Problem Description
Given an integer array rolls of length n and an integer k representing a k-sided dice (numbered from 1 to k), determine the length of the shortest sequence of dice rolls such that this sequence is not a subsequence of rolls. A sequence of rolls of length len is defined as the outcome of rolling the dice len times.
Key Insights
- Instead of checking every possible sequence (which is exponential in possibilities), we can use a greedy strategy.
- We simulate rolling by scanning through rolls and "collecting" one complete set of numbers from 1 to k.
- Every time we collect all k numbers, it indicates we can form all sequences up to that complete round.
- The answer is the count of complete rounds we have accumulated plus one additional roll (which will create a sequence that is impossible to form).
Space and Time Complexity
Time Complexity: O(n) – We traverse the rolls array once.
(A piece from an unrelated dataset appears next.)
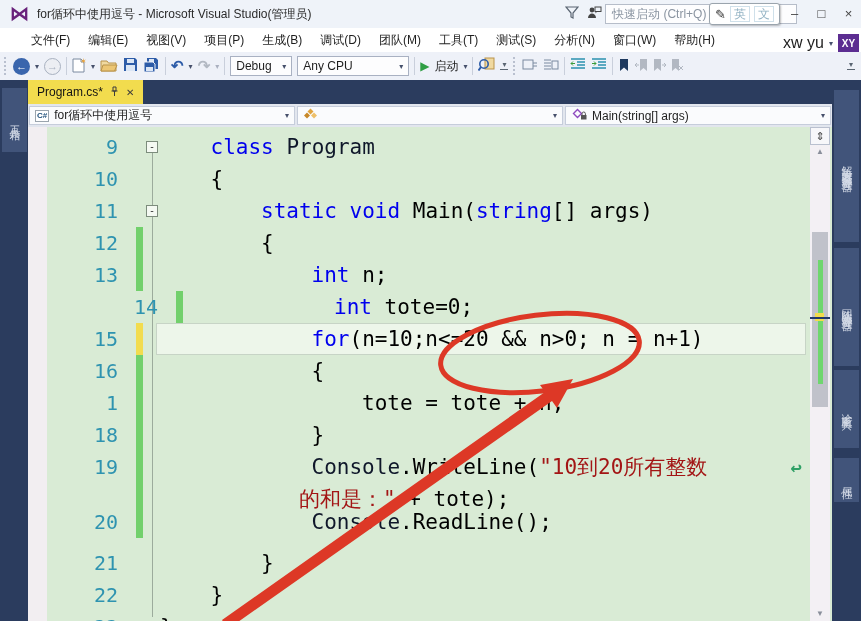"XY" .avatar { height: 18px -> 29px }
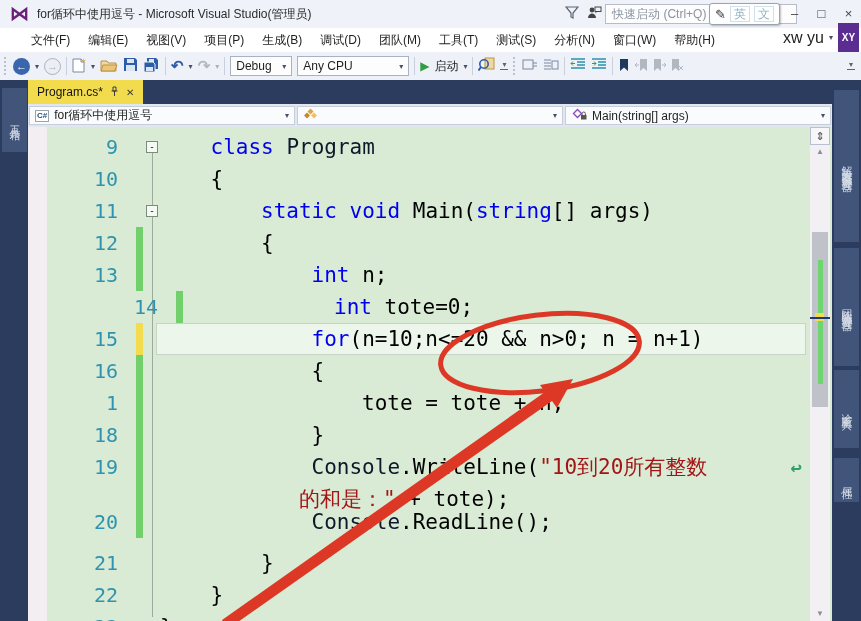"for循环中使用逗号.Program" span { html: none -> <span>for循环中使用逗号.Program</span> }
Space Complexity: O(k) – We maintain a boolean array or equivalent structure to track k numbers.
Solution
The solution uses a greedy approach where we iterate over the rolls array keeping track of numbers seen in the current round. A complete round is when we have seen every number in the range [1, k]. We then reset our tracker to simulate a new round. The number of complete rounds we have, plus one, gives the shortest sequence length that cannot be formed as a subsequence. The key idea is that each complete round allows us to represent all sequences of that length, so the next length becomes impossible.